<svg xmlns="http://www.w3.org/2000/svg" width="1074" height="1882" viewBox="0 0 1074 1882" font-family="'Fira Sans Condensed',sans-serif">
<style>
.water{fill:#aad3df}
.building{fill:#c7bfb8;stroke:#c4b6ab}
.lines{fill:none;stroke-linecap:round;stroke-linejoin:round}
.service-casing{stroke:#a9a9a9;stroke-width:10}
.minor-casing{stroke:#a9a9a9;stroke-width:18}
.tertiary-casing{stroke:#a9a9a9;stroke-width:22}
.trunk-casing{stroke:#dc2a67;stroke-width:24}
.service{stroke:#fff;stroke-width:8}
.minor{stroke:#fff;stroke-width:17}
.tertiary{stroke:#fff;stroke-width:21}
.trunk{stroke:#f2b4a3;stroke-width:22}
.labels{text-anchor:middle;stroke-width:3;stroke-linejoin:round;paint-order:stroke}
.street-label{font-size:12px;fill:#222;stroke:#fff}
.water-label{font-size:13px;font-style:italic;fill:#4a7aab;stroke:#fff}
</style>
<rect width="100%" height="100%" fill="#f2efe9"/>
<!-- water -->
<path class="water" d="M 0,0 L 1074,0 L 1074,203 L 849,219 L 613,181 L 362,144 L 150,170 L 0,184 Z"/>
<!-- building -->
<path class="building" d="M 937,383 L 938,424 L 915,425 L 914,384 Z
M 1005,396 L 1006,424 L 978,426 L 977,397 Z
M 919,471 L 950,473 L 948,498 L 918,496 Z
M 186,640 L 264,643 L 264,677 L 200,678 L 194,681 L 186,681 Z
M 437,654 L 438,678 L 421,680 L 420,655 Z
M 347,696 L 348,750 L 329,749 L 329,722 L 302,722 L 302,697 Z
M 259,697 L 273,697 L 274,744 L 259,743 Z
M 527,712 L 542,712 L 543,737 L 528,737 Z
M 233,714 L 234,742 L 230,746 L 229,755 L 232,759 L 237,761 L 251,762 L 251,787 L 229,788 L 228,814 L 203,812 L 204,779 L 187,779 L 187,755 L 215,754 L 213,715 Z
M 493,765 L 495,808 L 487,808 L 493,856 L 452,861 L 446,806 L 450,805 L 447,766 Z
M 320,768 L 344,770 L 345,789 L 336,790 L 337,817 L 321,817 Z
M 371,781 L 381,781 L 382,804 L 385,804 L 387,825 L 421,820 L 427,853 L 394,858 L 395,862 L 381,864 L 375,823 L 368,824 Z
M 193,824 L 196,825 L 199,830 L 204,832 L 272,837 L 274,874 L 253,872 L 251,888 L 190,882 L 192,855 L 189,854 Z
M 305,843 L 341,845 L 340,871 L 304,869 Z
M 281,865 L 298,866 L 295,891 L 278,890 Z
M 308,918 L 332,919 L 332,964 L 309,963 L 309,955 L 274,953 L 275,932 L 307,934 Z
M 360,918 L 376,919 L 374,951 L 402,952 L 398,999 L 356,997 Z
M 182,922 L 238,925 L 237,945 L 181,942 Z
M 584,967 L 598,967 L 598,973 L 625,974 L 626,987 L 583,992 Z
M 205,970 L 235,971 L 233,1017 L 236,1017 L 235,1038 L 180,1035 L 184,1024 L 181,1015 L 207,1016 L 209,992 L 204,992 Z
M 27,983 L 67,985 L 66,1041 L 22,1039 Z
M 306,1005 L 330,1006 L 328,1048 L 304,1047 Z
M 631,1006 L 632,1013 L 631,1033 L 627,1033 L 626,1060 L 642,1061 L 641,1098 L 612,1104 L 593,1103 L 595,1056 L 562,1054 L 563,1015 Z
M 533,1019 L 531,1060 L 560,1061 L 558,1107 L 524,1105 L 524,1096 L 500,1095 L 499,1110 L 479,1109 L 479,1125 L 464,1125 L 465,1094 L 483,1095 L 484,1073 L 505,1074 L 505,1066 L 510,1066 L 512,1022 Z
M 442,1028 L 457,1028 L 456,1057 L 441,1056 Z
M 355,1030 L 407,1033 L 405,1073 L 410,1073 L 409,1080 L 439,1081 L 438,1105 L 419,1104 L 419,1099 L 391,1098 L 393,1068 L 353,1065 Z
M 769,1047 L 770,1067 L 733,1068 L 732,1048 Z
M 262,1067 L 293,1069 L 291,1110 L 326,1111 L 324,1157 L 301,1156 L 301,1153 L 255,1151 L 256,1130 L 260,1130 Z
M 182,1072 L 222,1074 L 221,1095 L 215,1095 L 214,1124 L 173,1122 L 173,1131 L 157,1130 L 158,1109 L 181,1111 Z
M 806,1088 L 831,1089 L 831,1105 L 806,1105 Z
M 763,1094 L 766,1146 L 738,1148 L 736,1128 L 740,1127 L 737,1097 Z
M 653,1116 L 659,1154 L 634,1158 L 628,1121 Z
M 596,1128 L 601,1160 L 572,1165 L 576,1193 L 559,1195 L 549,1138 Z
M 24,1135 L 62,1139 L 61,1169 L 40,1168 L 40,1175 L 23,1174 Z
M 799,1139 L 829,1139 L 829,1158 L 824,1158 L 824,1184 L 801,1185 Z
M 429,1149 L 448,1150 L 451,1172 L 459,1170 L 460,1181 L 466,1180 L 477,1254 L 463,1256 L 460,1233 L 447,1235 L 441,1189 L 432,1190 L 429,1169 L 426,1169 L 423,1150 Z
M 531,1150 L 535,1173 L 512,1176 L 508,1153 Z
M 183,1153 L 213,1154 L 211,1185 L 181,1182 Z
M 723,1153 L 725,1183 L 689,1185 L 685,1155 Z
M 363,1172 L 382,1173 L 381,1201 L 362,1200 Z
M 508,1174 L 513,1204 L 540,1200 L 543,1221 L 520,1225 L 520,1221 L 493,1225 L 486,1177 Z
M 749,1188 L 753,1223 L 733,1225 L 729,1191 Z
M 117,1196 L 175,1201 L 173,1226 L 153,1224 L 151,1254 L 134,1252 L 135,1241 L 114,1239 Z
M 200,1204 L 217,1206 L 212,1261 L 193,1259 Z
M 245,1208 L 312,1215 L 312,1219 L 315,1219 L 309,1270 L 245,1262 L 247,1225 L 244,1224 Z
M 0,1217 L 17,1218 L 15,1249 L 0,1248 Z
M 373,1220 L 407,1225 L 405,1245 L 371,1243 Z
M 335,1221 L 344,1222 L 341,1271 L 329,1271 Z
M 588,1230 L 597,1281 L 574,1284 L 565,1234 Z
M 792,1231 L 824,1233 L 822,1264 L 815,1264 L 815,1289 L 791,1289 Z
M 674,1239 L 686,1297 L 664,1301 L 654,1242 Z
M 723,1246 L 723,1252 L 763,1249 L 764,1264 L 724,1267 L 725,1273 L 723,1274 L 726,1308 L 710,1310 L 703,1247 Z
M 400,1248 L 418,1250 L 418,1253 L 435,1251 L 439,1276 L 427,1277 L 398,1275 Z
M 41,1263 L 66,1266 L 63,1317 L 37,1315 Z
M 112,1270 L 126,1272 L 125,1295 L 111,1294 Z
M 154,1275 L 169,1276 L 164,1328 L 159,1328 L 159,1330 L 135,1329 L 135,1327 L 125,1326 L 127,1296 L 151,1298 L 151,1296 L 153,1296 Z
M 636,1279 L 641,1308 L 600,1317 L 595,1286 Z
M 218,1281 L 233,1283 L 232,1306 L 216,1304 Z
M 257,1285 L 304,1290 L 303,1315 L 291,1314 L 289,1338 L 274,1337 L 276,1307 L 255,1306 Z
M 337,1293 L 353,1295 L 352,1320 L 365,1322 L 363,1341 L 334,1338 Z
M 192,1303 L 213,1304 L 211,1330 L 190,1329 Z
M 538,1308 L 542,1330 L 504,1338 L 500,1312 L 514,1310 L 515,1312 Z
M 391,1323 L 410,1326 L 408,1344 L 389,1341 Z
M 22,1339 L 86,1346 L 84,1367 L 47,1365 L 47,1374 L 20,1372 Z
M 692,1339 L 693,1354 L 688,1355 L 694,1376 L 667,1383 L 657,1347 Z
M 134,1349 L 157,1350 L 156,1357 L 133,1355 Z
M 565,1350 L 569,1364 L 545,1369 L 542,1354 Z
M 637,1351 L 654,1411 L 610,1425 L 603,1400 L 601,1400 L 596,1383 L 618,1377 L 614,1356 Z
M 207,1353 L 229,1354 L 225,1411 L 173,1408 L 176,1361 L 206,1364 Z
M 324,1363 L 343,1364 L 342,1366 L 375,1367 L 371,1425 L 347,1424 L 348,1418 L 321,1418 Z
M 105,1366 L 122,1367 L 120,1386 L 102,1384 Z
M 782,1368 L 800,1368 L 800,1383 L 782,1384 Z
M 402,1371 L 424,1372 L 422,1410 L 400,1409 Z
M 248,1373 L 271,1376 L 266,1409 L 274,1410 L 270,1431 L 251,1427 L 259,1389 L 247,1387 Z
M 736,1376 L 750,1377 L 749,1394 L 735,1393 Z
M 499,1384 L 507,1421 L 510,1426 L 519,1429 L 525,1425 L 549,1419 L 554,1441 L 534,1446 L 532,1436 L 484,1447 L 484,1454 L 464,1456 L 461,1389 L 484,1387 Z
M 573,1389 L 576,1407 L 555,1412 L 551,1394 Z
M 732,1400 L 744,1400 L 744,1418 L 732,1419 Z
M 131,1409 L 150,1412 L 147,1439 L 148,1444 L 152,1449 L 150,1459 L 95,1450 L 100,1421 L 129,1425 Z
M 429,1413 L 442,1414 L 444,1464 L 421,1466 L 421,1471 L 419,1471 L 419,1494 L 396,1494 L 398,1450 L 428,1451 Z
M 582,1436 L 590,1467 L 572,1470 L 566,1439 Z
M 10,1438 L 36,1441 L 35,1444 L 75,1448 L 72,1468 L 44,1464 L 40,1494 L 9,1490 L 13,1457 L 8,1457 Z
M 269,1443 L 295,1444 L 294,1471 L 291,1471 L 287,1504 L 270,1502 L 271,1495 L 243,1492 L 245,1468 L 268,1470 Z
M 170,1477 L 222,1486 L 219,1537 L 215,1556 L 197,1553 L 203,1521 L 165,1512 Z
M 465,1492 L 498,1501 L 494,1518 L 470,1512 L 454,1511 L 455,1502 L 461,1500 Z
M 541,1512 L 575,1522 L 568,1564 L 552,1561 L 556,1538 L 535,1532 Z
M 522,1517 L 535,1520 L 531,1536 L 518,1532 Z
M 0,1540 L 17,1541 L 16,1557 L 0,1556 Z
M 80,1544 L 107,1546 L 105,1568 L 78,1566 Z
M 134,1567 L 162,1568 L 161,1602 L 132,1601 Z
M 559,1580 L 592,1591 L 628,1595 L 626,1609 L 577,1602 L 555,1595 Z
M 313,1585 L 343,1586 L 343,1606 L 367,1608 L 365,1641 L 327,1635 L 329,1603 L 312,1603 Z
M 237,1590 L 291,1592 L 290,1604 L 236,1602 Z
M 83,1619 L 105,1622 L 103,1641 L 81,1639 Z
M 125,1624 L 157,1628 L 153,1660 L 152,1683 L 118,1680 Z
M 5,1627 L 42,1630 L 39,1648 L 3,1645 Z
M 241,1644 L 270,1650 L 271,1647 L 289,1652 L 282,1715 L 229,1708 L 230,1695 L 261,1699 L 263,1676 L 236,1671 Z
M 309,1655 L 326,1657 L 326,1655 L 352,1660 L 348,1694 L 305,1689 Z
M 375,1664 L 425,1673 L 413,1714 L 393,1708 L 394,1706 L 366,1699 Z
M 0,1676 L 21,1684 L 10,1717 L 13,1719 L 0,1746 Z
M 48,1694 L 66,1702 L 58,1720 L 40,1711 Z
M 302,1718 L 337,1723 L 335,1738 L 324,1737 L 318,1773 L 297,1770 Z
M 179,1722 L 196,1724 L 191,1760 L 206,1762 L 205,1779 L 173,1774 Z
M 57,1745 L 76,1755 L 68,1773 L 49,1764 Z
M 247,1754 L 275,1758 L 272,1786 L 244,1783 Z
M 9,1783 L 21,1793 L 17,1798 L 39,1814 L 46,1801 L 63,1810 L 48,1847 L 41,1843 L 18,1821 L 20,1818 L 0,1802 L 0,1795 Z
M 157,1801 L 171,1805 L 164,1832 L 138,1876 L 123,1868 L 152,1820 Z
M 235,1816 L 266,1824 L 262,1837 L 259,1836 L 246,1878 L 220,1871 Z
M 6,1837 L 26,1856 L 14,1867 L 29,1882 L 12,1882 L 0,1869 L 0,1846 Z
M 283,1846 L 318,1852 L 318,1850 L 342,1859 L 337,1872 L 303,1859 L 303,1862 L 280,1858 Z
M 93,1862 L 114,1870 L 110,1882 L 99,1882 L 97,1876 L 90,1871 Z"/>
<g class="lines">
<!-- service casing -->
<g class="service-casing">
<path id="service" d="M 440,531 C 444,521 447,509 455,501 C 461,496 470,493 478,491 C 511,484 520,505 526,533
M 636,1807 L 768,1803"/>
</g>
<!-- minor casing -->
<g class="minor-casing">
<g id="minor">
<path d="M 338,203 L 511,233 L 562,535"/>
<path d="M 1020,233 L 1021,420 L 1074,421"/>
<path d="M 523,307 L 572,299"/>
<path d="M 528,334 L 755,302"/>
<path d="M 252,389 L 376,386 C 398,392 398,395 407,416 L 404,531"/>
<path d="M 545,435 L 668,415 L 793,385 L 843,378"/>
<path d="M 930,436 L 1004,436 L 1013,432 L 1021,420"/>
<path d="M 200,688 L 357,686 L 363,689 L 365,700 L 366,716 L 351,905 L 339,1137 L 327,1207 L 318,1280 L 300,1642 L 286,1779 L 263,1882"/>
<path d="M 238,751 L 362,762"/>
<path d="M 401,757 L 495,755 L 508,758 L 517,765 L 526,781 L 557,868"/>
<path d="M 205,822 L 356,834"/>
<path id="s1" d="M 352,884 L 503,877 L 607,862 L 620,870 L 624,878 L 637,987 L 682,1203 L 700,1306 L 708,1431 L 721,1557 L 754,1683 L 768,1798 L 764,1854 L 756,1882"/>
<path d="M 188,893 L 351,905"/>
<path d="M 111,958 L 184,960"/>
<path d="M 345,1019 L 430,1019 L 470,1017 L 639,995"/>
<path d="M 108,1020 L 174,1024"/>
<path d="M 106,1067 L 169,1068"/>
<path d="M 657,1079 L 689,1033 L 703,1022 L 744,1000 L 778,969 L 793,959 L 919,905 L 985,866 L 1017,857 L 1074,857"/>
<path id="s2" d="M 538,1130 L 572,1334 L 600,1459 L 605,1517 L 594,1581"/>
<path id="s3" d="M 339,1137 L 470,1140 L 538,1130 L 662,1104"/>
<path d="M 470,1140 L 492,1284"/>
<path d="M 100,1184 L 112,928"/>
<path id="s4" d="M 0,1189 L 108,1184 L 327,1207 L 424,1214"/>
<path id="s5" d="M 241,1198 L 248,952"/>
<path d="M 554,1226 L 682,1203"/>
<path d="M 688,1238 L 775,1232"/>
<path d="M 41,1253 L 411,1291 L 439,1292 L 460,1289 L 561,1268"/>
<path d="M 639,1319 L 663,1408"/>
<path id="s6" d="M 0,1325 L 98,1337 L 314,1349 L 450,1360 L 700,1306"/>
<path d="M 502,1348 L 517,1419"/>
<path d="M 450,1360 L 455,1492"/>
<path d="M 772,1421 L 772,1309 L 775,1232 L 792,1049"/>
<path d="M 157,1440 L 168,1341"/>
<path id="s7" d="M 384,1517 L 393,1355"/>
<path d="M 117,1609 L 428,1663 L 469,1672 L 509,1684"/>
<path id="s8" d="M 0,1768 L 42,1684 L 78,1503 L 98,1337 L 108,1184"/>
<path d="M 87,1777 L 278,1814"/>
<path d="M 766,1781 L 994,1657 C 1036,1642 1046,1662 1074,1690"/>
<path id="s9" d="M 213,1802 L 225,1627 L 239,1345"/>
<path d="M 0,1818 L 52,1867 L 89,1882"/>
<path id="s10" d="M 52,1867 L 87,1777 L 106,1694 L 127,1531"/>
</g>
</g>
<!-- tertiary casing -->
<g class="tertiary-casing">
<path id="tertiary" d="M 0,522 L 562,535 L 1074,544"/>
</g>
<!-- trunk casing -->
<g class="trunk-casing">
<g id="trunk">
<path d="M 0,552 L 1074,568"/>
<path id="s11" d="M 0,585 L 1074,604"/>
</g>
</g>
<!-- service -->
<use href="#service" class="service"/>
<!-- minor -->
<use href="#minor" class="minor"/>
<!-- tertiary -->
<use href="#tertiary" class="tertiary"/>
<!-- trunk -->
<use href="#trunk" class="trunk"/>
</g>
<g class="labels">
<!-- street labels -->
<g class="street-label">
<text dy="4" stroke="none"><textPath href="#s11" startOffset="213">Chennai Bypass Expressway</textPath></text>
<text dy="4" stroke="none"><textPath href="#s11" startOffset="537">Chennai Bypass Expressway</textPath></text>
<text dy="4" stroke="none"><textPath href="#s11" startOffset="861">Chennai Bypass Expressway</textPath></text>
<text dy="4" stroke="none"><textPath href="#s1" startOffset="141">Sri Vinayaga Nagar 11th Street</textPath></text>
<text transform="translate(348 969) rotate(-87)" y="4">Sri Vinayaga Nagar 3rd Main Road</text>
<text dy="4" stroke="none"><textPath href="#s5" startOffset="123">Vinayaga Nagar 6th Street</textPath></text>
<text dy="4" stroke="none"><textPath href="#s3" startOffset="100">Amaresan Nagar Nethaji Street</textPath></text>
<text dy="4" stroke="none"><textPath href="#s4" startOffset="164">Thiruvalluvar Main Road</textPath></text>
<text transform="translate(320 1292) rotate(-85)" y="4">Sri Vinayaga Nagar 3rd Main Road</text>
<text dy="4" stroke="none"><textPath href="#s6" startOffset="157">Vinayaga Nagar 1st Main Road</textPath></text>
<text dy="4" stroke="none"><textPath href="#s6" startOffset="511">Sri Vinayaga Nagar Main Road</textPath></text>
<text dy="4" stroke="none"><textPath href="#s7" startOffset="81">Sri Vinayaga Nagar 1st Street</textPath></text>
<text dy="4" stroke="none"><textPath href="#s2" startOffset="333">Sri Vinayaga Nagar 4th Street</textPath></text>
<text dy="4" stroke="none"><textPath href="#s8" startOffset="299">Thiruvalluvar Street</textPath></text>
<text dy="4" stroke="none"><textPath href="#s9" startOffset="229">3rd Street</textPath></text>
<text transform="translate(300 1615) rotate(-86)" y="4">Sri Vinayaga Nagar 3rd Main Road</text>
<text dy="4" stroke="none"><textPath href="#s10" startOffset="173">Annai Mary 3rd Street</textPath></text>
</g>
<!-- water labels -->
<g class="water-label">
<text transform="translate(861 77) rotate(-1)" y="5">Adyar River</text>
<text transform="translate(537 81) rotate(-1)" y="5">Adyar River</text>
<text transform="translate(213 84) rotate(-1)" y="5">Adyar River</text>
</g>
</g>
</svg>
# # # #
▶ [DIRECTIONS FOR THIS TASK]: In the entries above, find each line with the word "lines" and copy it.

▶ [REPLY TO THE EXERCISE]:
.lines{fill:none;stroke-linecap:round;stroke-linejoin:round}
<g class="lines">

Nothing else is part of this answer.